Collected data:

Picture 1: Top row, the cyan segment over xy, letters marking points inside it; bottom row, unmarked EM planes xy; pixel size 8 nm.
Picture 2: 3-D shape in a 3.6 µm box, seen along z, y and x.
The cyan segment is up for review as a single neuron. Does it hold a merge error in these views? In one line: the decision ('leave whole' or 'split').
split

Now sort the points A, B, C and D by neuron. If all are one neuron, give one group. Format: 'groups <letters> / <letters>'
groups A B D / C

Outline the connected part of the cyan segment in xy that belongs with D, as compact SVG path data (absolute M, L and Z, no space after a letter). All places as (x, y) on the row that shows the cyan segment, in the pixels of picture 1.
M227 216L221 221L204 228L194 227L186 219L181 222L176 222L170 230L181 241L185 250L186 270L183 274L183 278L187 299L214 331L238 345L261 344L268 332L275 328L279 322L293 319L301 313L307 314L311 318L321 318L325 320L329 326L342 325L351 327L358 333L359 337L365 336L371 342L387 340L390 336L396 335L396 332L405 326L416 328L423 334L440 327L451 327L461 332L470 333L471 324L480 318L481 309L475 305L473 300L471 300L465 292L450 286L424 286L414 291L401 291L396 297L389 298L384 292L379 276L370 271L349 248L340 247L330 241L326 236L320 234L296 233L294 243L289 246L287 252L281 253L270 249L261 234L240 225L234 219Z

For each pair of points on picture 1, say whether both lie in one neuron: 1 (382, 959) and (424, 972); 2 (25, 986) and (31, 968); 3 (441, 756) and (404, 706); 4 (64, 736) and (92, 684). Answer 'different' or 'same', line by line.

* * *

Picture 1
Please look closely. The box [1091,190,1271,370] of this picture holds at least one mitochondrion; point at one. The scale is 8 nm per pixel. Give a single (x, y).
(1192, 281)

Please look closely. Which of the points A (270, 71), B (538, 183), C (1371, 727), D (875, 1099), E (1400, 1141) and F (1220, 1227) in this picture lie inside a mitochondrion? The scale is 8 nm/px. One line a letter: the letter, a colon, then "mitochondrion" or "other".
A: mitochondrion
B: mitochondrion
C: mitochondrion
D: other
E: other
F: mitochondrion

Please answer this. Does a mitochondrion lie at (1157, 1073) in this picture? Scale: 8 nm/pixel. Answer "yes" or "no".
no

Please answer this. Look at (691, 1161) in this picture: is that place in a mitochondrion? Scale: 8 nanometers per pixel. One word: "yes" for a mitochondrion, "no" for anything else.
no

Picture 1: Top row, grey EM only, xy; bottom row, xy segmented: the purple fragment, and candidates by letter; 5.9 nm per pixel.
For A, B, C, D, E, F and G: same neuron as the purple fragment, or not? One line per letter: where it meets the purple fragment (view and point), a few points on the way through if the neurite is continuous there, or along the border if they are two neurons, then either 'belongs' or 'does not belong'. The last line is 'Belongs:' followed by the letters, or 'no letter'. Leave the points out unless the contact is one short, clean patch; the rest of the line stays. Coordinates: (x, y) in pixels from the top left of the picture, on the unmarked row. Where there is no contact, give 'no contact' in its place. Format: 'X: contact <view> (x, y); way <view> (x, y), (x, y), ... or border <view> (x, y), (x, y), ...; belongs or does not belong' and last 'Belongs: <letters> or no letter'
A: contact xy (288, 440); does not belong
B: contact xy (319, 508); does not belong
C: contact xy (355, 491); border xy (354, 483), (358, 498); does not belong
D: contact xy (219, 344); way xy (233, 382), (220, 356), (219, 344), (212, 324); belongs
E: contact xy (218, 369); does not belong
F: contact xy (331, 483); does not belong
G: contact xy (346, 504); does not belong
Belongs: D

---

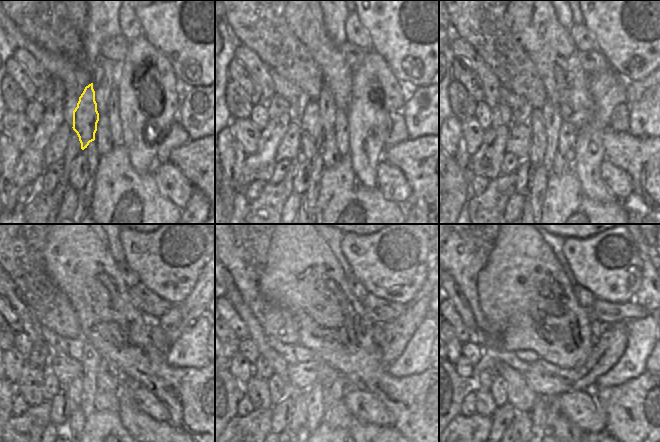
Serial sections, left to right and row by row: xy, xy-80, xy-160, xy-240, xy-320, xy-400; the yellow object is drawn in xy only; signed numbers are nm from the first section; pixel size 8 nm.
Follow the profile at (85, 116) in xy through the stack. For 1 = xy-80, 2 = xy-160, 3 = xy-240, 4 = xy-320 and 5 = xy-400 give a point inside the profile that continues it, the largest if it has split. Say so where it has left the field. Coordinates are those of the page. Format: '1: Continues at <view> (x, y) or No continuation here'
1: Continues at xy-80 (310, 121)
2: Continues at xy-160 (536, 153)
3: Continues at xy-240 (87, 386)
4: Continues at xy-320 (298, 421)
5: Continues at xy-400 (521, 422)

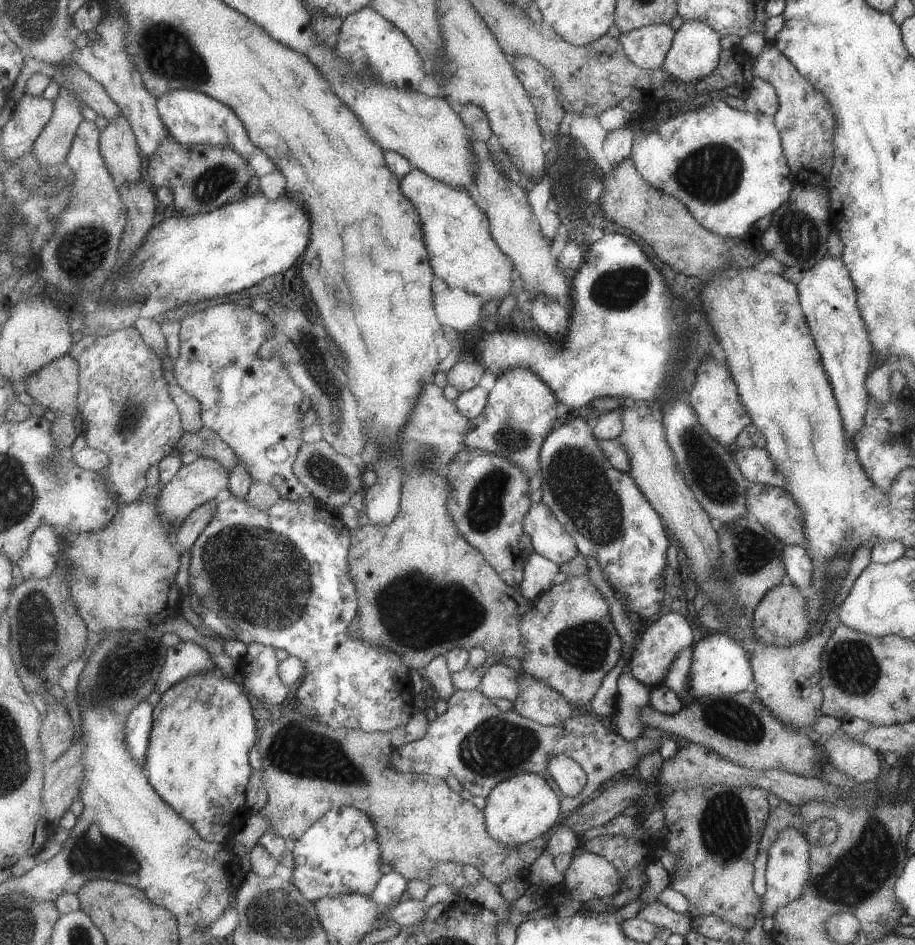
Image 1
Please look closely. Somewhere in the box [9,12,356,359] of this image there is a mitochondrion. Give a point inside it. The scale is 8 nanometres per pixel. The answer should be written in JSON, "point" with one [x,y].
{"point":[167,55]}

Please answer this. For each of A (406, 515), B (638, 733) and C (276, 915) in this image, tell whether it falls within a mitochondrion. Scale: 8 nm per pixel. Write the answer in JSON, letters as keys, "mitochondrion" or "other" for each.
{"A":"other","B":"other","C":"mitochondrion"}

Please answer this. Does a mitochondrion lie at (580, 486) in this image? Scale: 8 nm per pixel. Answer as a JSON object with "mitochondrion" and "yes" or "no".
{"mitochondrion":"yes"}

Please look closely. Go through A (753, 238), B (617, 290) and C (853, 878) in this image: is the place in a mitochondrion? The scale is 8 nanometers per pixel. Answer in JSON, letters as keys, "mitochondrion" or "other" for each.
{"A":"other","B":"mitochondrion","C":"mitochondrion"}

◆ What to produce
For every line in the data above that has the string "bottom", return that line.

◆ Answer space
Picture 1: Top row, the cyan segment over xy, letters marking points inside it; bottom row, unmarked EM planes xy; pixel size 8 nm.
Picture 1: Top row, grey EM only, xy; bottom row, xy segmented: the purple fragment, and candidates by letter; 5.9 nm per pixel.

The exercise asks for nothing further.